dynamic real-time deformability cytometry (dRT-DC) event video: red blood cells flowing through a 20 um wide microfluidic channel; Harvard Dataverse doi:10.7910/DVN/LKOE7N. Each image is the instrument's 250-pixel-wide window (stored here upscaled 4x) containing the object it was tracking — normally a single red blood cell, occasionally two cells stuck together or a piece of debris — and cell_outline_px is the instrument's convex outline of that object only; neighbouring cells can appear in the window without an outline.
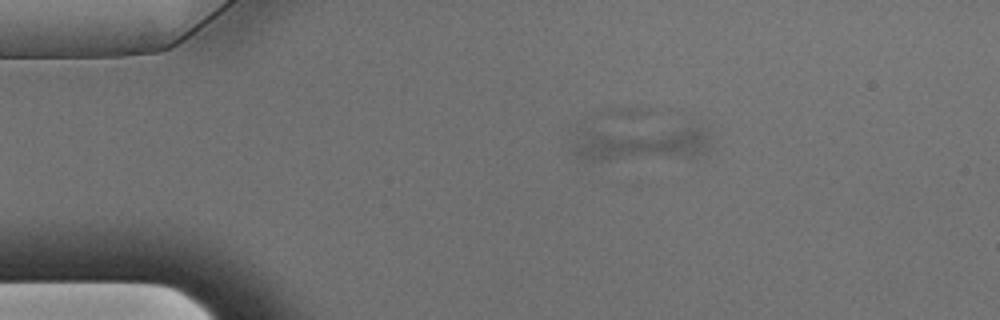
{"species": "Egyptian fruit bat (a non-hibernating species)", "species_latin": "Rousettus aegyptiacus", "temperature_condition": "warm", "stored_images_in_passage": 18, "camera_frame_rate_fps": 3000, "um_per_image_px": 0.085, "animal": {"sex": "male"}, "frame": {"image": 1, "passage_image": 11, "time_ms": 3.333, "image_size_px": [1000, 320], "cell_outline_px": [[712, 148], [704, 156], [692, 160], [580, 160], [572, 152], [568, 128], [580, 120], [688, 120], [704, 124], [708, 132]], "centroid_in_image_um": [54.33, 11.9], "position_along_channel_um": 30.7, "area_um2": 38.78}}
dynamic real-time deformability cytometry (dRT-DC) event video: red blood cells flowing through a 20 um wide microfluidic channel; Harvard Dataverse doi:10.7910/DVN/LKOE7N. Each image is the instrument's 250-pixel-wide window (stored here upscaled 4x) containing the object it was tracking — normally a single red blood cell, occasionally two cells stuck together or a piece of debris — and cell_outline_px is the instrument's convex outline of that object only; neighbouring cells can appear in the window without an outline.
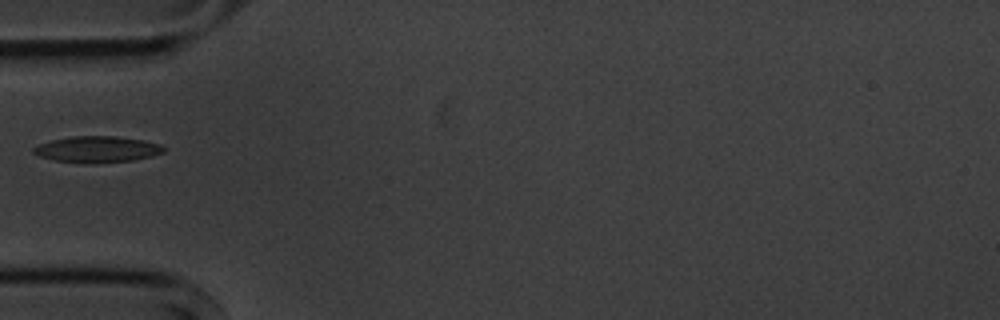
{"species": "common noctule bat (a hibernating species)", "species_latin": "Nyctalus noctula", "temperature_condition": "cold", "stored_images_in_passage": 1, "camera_frame_rate_fps": 3000, "um_per_image_px": 0.085, "animal": {"sex": "male", "body_mass_g": 20.1, "forearm_length_mm": 53.5}, "frame": {"image": 1, "passage_image": 1, "time_ms": 0.0, "image_size_px": [1000, 320], "cell_outline_px": [[164, 152], [152, 156], [132, 160], [96, 164], [84, 164], [52, 160], [40, 156], [32, 152], [32, 148], [40, 144], [52, 140], [72, 136], [116, 136], [144, 140], [160, 144], [164, 148]], "centroid_in_image_um": [8.25, 12.7], "position_along_channel_um": 76.8, "area_um2": 20.11}}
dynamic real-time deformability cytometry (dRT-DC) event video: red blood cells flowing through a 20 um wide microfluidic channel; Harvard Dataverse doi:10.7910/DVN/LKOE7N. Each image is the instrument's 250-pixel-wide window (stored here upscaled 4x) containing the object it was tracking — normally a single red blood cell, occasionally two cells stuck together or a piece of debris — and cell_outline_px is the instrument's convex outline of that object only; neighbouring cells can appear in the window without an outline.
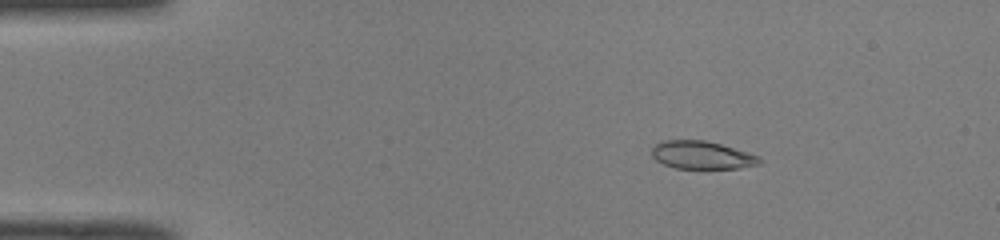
{"species": "common noctule bat (a hibernating species)", "species_latin": "Nyctalus noctula", "temperature_condition": "room temperature", "stored_images_in_passage": 50, "camera_frame_rate_fps": 3000, "um_per_image_px": 0.085, "animal": {"sex": "male", "body_mass_g": 19.0, "forearm_length_mm": 50.8}, "frame": {"image": 1, "passage_image": 8, "time_ms": 2.333, "image_size_px": [1000, 240], "cell_outline_px": [[764, 160], [760, 164], [740, 168], [676, 168], [664, 164], [656, 160], [652, 156], [652, 148], [660, 140], [704, 140], [720, 144], [748, 152], [760, 156]], "centroid_in_image_um": [59.68, 13.18], "position_along_channel_um": 25.3, "area_um2": 17.57}}
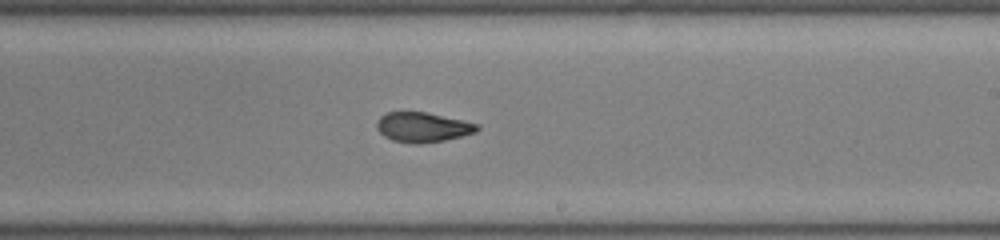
{"frame": {"image": 2, "passage_image": 30, "time_ms": 9.667, "image_size_px": [1000, 240], "cell_outline_px": [[480, 128], [476, 132], [444, 140], [420, 144], [412, 144], [392, 140], [384, 136], [376, 128], [376, 124], [380, 116], [388, 112], [424, 112], [480, 124]], "centroid_in_image_um": [35.91, 10.82], "position_along_channel_um": 253.1, "area_um2": 17.34}}
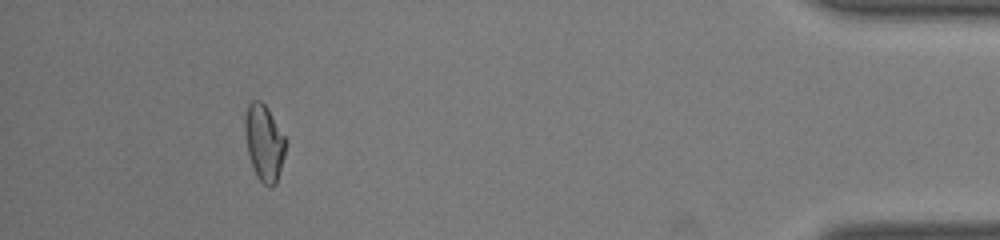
{"frame": {"image": 3, "passage_image": 46, "time_ms": 15.0, "image_size_px": [1000, 240], "cell_outline_px": [[284, 156], [276, 184], [272, 188], [268, 188], [256, 176], [248, 152], [244, 132], [244, 116], [248, 104], [252, 100], [260, 100], [268, 108], [284, 136]], "centroid_in_image_um": [22.42, 12.12], "position_along_channel_um": 412.8, "area_um2": 17.98}, "authors_computed_cell_mechanics": {"area_um2": 17.9758, "velocity_mm_per_s": 4.0995, "shape_relaxation_time_tau1_ms": null, "shape_relaxation_time_tau2_ms": 1.4961, "deformation_change_tau1": null, "deformation_change_tau2": 0.0702}}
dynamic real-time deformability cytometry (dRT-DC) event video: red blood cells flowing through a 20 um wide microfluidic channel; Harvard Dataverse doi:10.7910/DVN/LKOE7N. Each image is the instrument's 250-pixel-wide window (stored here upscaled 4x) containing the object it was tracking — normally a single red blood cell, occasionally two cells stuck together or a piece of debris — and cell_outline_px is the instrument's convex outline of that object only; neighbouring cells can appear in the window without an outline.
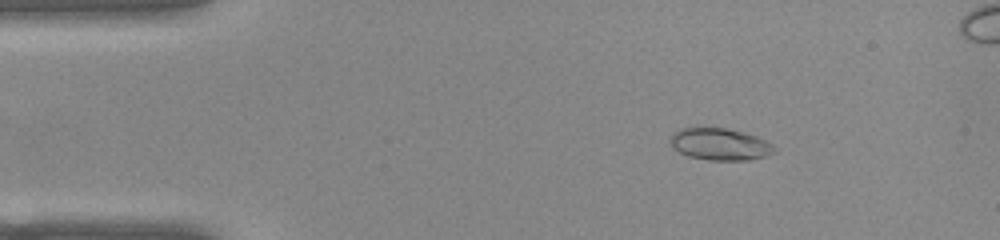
{"species": "common noctule bat (a hibernating species)", "species_latin": "Nyctalus noctula", "temperature_condition": "warm", "stored_images_in_passage": 50, "camera_frame_rate_fps": 3000, "um_per_image_px": 0.085, "animal": {"sex": "female", "body_mass_g": 22.0, "forearm_length_mm": 56.7}, "frame": {"image": 1, "passage_image": 8, "time_ms": 2.333, "image_size_px": [1000, 240], "cell_outline_px": [[776, 152], [764, 156], [748, 160], [708, 160], [688, 156], [672, 148], [668, 140], [680, 128], [700, 124], [724, 128], [744, 132], [756, 136], [772, 144], [776, 148]], "centroid_in_image_um": [61.14, 12.22], "position_along_channel_um": 23.9, "area_um2": 19.94}}
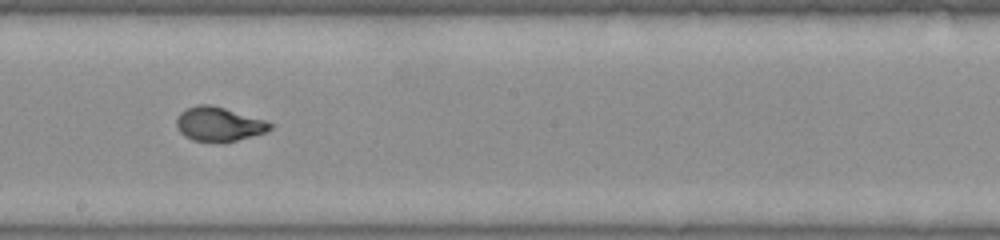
------------------------
> [Your goal]: Copy out the records above in full, exactly as written, but not the pictures.

> [Response to this exercise]:
dynamic real-time deformability cytometry (dRT-DC) event video: red blood cells flowing through a 20 um wide microfluidic channel; Harvard Dataverse doi:10.7910/DVN/LKOE7N. Each image is the instrument's 250-pixel-wide window (stored here upscaled 4x) containing the object it was tracking — normally a single red blood cell, occasionally two cells stuck together or a piece of debris — and cell_outline_px is the instrument's convex outline of that object only; neighbouring cells can appear in the window without an outline.
{"species": "Egyptian fruit bat (a non-hibernating species)", "species_latin": "Rousettus aegyptiacus", "temperature_condition": "warm", "stored_images_in_passage": 18, "camera_frame_rate_fps": 3000, "um_per_image_px": 0.085, "animal": {"sex": "male"}, "frame": {"image": 1, "passage_image": 11, "time_ms": 3.333, "image_size_px": [1000, 320], "cell_outline_px": [[712, 148], [704, 156], [692, 160], [580, 160], [572, 152], [568, 128], [580, 120], [688, 120], [704, 124], [708, 132]], "centroid_in_image_um": [54.33, 11.9], "position_along_channel_um": 30.7, "area_um2": 38.78}}
dynamic real-time deformability cytometry (dRT-DC) event video: red blood cells flowing through a 20 um wide microfluidic channel; Harvard Dataverse doi:10.7910/DVN/LKOE7N. Each image is the instrument's 250-pixel-wide window (stored here upscaled 4x) containing the object it was tracking — normally a single red blood cell, occasionally two cells stuck together or a piece of debris — and cell_outline_px is the instrument's convex outline of that object only; neighbouring cells can appear in the window without an outline.
{"species": "common noctule bat (a hibernating species)", "species_latin": "Nyctalus noctula", "temperature_condition": "cold", "stored_images_in_passage": 1, "camera_frame_rate_fps": 3000, "um_per_image_px": 0.085, "animal": {"sex": "male", "body_mass_g": 20.1, "forearm_length_mm": 53.5}, "frame": {"image": 1, "passage_image": 1, "time_ms": 0.0, "image_size_px": [1000, 320], "cell_outline_px": [[164, 152], [152, 156], [132, 160], [96, 164], [84, 164], [52, 160], [40, 156], [32, 152], [32, 148], [40, 144], [52, 140], [72, 136], [116, 136], [144, 140], [160, 144], [164, 148]], "centroid_in_image_um": [8.25, 12.7], "position_along_channel_um": 76.8, "area_um2": 20.11}}
dynamic real-time deformability cytometry (dRT-DC) event video: red blood cells flowing through a 20 um wide microfluidic channel; Harvard Dataverse doi:10.7910/DVN/LKOE7N. Each image is the instrument's 250-pixel-wide window (stored here upscaled 4x) containing the object it was tracking — normally a single red blood cell, occasionally two cells stuck together or a piece of debris — and cell_outline_px is the instrument's convex outline of that object only; neighbouring cells can appear in the window without an outline.
{"species": "common noctule bat (a hibernating species)", "species_latin": "Nyctalus noctula", "temperature_condition": "room temperature", "stored_images_in_passage": 50, "camera_frame_rate_fps": 3000, "um_per_image_px": 0.085, "animal": {"sex": "male", "body_mass_g": 19.0, "forearm_length_mm": 50.8}, "frame": {"image": 1, "passage_image": 8, "time_ms": 2.333, "image_size_px": [1000, 240], "cell_outline_px": [[764, 160], [760, 164], [740, 168], [676, 168], [664, 164], [656, 160], [652, 156], [652, 148], [660, 140], [704, 140], [720, 144], [748, 152], [760, 156]], "centroid_in_image_um": [59.68, 13.18], "position_along_channel_um": 25.3, "area_um2": 17.57}}
{"frame": {"image": 2, "passage_image": 30, "time_ms": 9.667, "image_size_px": [1000, 240], "cell_outline_px": [[480, 128], [476, 132], [444, 140], [420, 144], [412, 144], [392, 140], [384, 136], [376, 128], [376, 124], [380, 116], [388, 112], [424, 112], [480, 124]], "centroid_in_image_um": [35.91, 10.82], "position_along_channel_um": 253.1, "area_um2": 17.34}}
{"frame": {"image": 3, "passage_image": 46, "time_ms": 15.0, "image_size_px": [1000, 240], "cell_outline_px": [[284, 156], [276, 184], [272, 188], [268, 188], [256, 176], [248, 152], [244, 132], [244, 116], [248, 104], [252, 100], [260, 100], [268, 108], [284, 136]], "centroid_in_image_um": [22.42, 12.12], "position_along_channel_um": 412.8, "area_um2": 17.98}, "authors_computed_cell_mechanics": {"area_um2": 17.9758, "velocity_mm_per_s": 4.0995, "shape_relaxation_time_tau1_ms": null, "shape_relaxation_time_tau2_ms": 1.4961, "deformation_change_tau1": null, "deformation_change_tau2": 0.0702}}
dynamic real-time deformability cytometry (dRT-DC) event video: red blood cells flowing through a 20 um wide microfluidic channel; Harvard Dataverse doi:10.7910/DVN/LKOE7N. Each image is the instrument's 250-pixel-wide window (stored here upscaled 4x) containing the object it was tracking — normally a single red blood cell, occasionally two cells stuck together or a piece of debris — and cell_outline_px is the instrument's convex outline of that object only; neighbouring cells can appear in the window without an outline.
{"species": "common noctule bat (a hibernating species)", "species_latin": "Nyctalus noctula", "temperature_condition": "warm", "stored_images_in_passage": 50, "camera_frame_rate_fps": 3000, "um_per_image_px": 0.085, "animal": {"sex": "female", "body_mass_g": 22.0, "forearm_length_mm": 56.7}, "frame": {"image": 1, "passage_image": 8, "time_ms": 2.333, "image_size_px": [1000, 240], "cell_outline_px": [[776, 152], [764, 156], [748, 160], [708, 160], [688, 156], [672, 148], [668, 140], [680, 128], [700, 124], [724, 128], [744, 132], [756, 136], [772, 144], [776, 148]], "centroid_in_image_um": [61.14, 12.22], "position_along_channel_um": 23.9, "area_um2": 19.94}}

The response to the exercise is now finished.